(Data records)
= Beginning of Section =

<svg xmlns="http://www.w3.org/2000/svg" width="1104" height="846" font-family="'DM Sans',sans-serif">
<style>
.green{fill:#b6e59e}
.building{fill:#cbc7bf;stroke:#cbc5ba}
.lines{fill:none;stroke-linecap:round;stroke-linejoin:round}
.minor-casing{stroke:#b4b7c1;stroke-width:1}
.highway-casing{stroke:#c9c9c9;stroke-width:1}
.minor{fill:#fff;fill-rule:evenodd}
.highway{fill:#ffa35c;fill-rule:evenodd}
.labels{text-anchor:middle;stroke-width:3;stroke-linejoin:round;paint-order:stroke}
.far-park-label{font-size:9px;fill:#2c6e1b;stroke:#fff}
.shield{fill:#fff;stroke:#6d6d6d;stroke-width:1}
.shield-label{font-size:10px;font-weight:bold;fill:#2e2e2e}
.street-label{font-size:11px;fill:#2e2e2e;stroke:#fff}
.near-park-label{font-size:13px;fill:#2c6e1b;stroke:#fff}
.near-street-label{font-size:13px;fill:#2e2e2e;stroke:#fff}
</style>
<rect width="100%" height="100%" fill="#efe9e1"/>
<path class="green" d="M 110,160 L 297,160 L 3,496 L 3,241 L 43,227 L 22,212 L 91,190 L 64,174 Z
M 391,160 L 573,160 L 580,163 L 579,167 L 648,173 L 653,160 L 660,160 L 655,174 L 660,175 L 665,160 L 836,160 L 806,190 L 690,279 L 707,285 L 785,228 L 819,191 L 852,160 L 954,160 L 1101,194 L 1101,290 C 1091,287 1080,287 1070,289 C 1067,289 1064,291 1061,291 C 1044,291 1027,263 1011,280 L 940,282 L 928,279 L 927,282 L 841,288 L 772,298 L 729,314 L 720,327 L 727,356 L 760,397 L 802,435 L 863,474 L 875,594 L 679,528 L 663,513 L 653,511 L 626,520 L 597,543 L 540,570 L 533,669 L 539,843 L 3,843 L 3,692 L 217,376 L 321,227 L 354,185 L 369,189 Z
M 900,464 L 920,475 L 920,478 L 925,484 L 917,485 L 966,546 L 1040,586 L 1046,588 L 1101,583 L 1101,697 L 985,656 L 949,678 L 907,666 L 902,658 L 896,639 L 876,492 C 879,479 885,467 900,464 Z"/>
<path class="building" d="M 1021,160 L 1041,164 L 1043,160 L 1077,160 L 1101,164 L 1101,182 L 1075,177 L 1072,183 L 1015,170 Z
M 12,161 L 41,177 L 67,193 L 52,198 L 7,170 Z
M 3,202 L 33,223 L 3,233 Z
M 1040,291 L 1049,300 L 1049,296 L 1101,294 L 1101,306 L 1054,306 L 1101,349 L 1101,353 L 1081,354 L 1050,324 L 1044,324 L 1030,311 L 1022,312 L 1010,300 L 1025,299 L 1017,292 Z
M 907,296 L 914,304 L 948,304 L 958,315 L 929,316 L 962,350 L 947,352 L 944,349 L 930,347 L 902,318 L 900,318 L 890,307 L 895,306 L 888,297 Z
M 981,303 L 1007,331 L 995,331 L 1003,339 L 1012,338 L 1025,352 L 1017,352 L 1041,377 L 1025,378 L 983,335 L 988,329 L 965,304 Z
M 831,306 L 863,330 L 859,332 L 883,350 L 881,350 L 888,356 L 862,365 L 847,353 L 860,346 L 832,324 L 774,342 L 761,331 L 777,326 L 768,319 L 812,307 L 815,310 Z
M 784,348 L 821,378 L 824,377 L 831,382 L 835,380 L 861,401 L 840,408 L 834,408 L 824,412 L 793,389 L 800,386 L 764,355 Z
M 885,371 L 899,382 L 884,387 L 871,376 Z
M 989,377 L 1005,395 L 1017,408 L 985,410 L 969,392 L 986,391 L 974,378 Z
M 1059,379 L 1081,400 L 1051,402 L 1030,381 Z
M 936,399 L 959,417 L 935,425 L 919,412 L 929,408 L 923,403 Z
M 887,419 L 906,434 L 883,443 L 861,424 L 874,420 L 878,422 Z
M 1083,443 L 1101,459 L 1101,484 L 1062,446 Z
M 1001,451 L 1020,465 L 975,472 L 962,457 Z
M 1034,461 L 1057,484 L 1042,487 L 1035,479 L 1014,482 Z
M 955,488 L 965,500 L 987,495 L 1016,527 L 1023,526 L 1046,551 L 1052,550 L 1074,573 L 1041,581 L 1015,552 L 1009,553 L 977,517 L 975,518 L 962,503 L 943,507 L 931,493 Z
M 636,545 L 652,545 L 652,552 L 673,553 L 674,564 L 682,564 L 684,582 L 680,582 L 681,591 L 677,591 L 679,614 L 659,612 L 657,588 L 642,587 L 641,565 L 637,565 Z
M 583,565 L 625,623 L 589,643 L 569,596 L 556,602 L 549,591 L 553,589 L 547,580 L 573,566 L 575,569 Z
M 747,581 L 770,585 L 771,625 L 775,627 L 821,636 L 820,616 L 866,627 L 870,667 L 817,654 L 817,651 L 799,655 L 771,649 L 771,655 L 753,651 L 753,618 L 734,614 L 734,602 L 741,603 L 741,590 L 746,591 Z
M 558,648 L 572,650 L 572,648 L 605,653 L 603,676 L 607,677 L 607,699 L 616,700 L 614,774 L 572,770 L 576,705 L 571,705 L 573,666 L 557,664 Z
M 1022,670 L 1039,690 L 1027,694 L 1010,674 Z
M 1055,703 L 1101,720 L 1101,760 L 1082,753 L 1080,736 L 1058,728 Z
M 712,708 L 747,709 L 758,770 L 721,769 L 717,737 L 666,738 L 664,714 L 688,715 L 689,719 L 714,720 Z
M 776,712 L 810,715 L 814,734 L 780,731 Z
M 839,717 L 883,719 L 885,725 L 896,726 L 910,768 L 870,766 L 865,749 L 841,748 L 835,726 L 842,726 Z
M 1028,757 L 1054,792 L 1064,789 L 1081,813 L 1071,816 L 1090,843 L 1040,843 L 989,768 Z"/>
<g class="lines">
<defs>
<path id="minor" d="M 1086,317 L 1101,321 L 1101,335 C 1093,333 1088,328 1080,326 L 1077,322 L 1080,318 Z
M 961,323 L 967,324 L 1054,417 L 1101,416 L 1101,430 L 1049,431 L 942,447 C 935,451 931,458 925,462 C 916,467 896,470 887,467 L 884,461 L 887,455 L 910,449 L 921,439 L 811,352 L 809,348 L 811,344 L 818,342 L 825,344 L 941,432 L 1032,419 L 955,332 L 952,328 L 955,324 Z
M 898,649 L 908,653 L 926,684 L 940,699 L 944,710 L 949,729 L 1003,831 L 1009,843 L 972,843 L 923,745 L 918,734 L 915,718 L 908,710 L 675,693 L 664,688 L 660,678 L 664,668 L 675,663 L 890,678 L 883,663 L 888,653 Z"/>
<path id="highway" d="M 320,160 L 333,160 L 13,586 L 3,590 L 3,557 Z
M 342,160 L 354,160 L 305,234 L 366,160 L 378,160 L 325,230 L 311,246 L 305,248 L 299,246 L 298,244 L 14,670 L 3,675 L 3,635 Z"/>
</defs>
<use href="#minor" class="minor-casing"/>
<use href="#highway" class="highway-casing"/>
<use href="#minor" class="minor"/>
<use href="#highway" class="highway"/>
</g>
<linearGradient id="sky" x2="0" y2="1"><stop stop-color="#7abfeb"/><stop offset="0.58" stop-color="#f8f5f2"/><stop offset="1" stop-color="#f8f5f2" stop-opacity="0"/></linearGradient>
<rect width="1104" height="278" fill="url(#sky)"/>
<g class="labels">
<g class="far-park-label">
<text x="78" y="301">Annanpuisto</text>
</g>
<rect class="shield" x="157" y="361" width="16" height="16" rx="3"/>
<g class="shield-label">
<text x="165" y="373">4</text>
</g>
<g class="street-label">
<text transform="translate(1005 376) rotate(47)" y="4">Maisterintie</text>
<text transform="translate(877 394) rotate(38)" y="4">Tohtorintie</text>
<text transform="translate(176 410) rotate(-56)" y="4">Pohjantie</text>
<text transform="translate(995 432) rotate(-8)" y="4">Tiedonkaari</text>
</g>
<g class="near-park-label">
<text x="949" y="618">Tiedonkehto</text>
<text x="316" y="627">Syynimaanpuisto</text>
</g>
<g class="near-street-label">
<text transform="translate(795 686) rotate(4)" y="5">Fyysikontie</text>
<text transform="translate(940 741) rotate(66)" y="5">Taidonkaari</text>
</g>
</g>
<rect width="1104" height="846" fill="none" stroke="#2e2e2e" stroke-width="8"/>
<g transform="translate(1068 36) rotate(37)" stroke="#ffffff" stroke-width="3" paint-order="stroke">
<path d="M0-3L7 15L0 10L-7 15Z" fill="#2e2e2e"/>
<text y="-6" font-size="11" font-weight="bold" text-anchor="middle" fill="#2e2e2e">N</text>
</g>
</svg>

= End of Section =
= Beginning of Section =

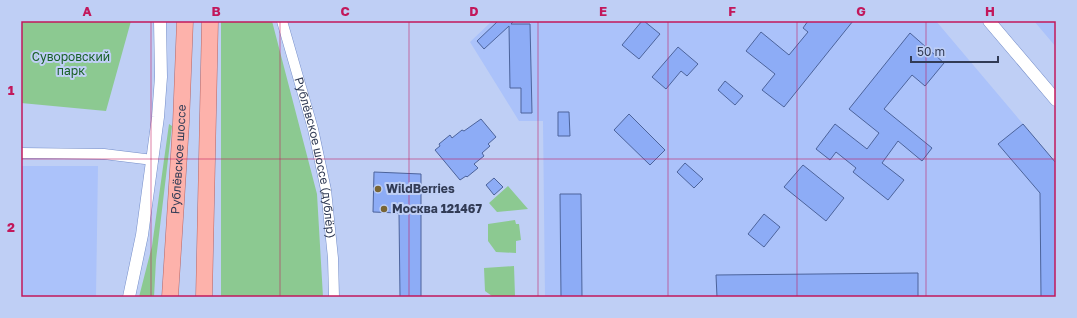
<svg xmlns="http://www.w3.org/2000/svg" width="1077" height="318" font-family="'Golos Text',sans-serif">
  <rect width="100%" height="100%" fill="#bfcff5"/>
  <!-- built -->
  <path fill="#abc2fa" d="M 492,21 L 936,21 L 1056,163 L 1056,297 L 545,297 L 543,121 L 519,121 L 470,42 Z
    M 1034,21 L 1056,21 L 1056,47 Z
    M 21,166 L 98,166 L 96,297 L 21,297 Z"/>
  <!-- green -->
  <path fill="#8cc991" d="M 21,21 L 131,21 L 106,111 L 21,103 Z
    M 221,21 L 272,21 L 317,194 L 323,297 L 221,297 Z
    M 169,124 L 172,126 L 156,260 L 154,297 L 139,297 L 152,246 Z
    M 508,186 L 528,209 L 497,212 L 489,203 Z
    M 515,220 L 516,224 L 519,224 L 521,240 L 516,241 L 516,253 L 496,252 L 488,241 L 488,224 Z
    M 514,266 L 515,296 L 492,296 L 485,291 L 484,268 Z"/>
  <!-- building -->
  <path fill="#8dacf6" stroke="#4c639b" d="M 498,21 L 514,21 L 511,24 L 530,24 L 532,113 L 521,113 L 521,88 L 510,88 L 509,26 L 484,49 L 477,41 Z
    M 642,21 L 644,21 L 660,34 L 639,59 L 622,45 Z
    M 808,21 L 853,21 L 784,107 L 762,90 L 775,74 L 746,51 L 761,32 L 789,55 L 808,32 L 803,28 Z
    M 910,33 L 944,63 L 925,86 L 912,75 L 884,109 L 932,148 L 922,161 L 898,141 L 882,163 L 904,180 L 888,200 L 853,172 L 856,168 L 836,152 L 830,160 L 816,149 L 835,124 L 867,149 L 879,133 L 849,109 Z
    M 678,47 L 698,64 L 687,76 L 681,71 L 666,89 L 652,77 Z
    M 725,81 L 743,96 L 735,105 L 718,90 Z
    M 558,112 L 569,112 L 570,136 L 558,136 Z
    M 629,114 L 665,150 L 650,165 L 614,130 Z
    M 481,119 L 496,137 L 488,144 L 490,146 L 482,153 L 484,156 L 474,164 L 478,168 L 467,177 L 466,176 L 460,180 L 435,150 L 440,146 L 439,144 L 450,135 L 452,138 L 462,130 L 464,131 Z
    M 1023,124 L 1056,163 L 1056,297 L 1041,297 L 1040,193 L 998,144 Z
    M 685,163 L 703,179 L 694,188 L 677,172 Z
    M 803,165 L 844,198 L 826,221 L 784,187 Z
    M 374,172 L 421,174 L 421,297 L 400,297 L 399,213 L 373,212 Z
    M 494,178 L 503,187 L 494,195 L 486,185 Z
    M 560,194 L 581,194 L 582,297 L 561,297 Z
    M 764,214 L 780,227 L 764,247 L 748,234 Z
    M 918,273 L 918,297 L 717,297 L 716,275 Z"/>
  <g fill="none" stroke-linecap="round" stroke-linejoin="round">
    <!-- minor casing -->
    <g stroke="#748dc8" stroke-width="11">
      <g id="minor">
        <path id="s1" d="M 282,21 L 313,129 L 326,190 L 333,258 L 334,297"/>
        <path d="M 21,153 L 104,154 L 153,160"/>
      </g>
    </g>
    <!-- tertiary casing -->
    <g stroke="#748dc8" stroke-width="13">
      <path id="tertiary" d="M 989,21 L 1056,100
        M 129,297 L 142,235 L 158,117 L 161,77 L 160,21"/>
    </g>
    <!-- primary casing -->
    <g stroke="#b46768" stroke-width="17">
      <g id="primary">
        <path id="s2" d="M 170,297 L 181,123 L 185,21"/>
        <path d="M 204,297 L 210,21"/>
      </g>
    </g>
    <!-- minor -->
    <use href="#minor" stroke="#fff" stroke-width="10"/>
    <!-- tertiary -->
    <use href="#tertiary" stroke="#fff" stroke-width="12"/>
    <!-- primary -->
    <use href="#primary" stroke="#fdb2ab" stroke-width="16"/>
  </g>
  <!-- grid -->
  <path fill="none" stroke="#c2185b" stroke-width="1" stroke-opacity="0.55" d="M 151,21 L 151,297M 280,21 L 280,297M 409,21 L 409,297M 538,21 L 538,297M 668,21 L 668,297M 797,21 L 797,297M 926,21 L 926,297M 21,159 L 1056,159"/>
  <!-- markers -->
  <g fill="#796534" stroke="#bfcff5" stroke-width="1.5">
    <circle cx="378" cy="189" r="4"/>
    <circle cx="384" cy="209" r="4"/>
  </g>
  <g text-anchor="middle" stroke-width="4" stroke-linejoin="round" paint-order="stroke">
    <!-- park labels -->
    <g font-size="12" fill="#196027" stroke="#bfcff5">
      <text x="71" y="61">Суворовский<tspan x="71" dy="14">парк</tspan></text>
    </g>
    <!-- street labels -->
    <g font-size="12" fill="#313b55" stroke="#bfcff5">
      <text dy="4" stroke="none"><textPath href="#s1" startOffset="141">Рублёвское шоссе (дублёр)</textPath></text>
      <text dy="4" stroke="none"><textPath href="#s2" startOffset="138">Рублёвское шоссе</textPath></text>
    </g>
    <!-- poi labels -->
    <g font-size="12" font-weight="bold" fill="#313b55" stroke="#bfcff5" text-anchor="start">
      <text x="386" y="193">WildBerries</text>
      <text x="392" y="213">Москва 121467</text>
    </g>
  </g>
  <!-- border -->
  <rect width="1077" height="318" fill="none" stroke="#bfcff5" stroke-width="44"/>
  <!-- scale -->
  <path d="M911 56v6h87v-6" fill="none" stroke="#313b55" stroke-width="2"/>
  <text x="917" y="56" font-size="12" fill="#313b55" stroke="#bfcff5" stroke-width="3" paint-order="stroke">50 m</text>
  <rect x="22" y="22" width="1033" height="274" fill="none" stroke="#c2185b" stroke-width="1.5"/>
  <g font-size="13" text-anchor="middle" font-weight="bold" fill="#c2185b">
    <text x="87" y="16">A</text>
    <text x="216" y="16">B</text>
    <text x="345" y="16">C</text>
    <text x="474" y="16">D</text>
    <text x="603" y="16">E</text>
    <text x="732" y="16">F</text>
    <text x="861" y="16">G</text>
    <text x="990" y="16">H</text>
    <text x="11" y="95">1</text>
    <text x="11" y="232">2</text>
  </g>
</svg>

= End of Section =

• _Action item_: Which lines of the records above hold the word "evenodd"? Copy each of them.

• _Solution for this problem_:
.minor{fill:#fff;fill-rule:evenodd}
.highway{fill:#ffa35c;fill-rule:evenodd}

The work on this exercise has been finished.